In this study, the median age of the lower eGFR group was 73.2 years and that of the fair eGFR group was 64.5 years. In the lower eGFR group, the RR and DCR were 17.9% and 39.3%, respectively, and 7% and 53.5% in the fair eGFR group, respectively. After 3 months of pemetrexed therapy, only 5% of the patients in the initial fair eGFR group experienced renal impairment. Compared with treatment-related toxicity, both groups showed manageable low-grade hematologic toxicity and non-hematologic toxicity.
This study had some limitations. First, eGFR estimates were calculated by MDRD equation which was not gold standard for measuring GFR. The gold standard measurement of GFR is using urinary or plasma clearance of an exogenous filtration marker, such as inulin. However, this gold standard measurement is unsuitable for clinical settings [
11,
12]. Second, we retrospectively reviewed the medical records of a single center, and the sample size was limited to 71 patients. However, few previous studies have focused on the safety of pemetrexed in patients with CKD as we have. Therefore, we believe that this study can serve as a meaningful starting point for preliminary data needed to design follow-up studies.
In conclusion, pemetrexed monotherapy may be used as a relatively safe maintenance, second-line, or subsequent-line therapy option in patients with lung adenocarcinoma, even in those with chronic kidney disease, without dose reduction or loss of therapeutic effect.
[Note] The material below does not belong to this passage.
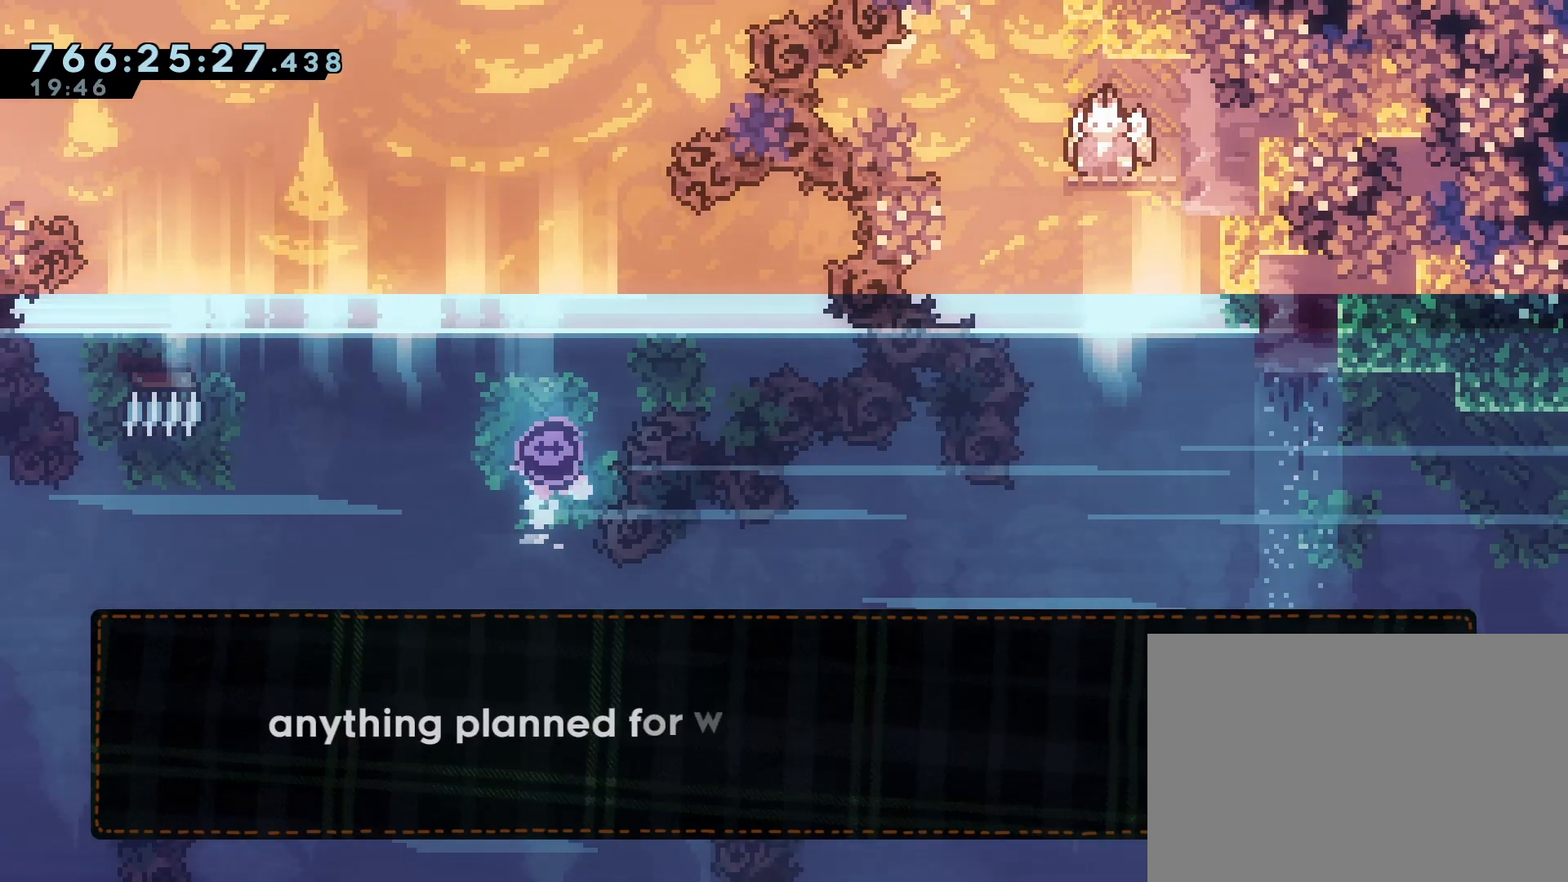
{"buttons": [], "events": []}
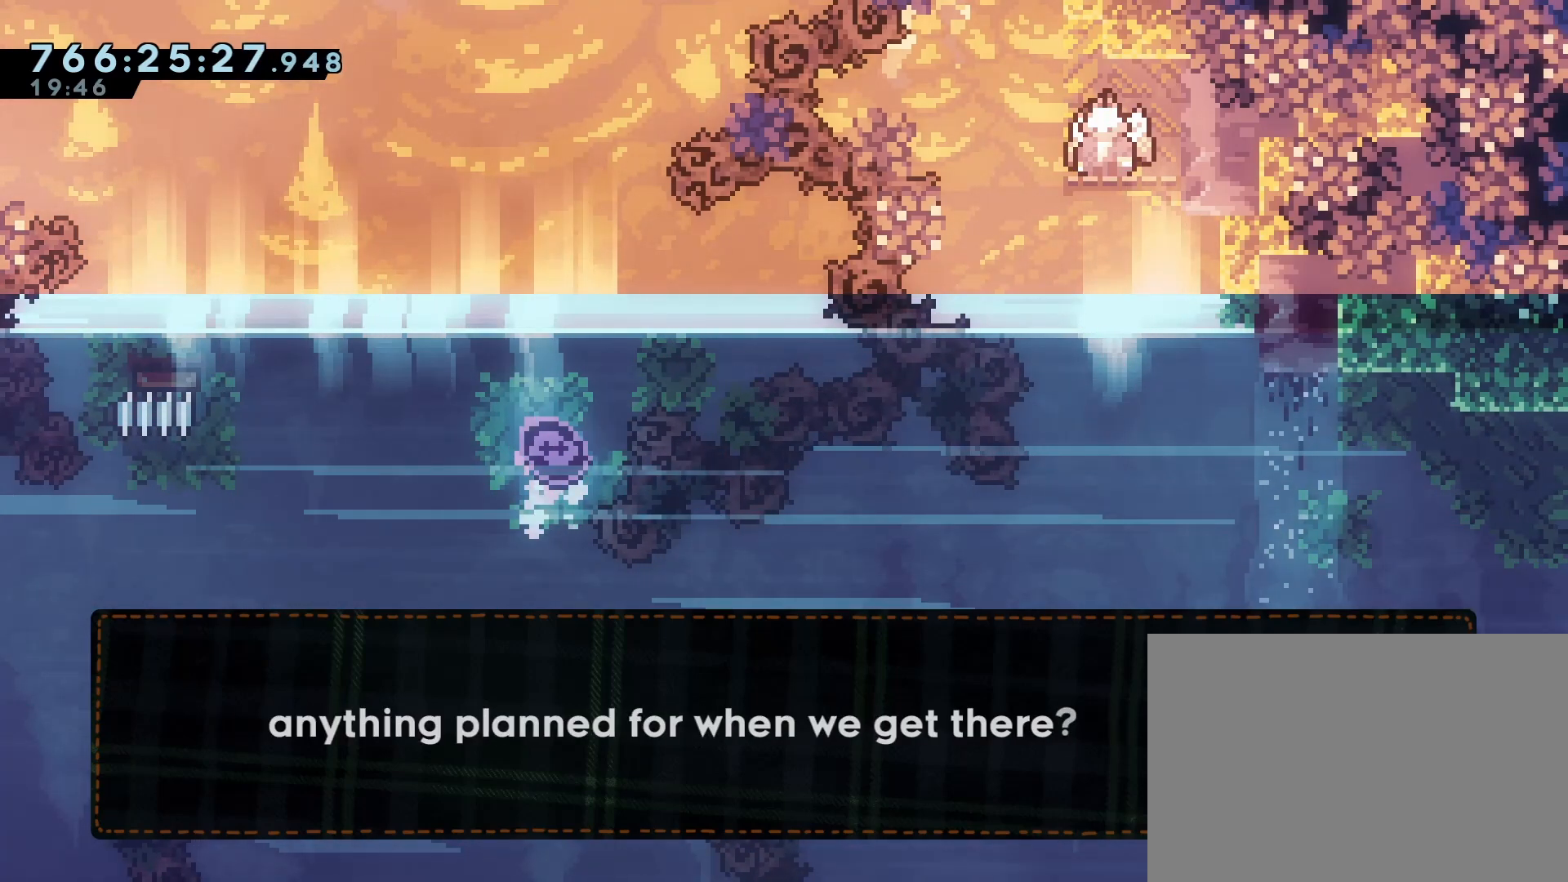
{"buttons": ["CROSS"], "events": [[450, "CROSS", "down"]]}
This finding also appears to be valid in elderly patients.
MAIN POINTS
Approximately 40% of patients with advanced-stage NSCLC are over 70 years of age and usually have comorbidities, including impaired renal function.
Pemetrexed is used for the treatment of NSCLC and is primarily excreted by the kidneys.
Pemetrexed monotherapy is safe and effective in elderly patients with lung adenocarcinoma with a lower eGFR.